More than 5,000 years ago, sub-Saharan Africa was populated mainly by linguistically and culturally diverse hunter-gatherer populations. Since then, most of these populations have either gone extinct or turned to agriculture and pastoral living, leaving only the Pygmies in central Africa, a click-speaking tribe of Tanzania, the Hadza, and southern African Bushmen, as the last hunter-gatherers.
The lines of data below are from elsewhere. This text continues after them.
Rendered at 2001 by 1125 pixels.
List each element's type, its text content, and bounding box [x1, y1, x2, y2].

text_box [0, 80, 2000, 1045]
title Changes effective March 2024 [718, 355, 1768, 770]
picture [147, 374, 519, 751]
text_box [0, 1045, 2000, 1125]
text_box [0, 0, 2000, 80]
“The paper is also fascinating in that some hunter-gatherer groups have never mixed with their neighbors,” says Feldman. “The mystery is whether there ever was a connection between the different click-speaking peoples in the past. Brenna and the team have shown that if such a connection ever existed, it was a long time before the invention of agriculture.”
Researchers found that certain immune system proteins that show up almost nowhere else on the planet occur at a relatively high frequency in one hunter-gatherer group. The scientists also found signs of natural selection related to genes involved in immune response and protection against pathogens.
Despite large ongoing projects, researchers still don’t know enough about human variation, Feldman says.
“There’s a tremendous amount of genomic variation, but not enough populations around the world have been studied. We don’t know very much about Australian Aboriginals, indigenous Americans or even South Asian people, who comprise nearly a sixth of the world’s population.”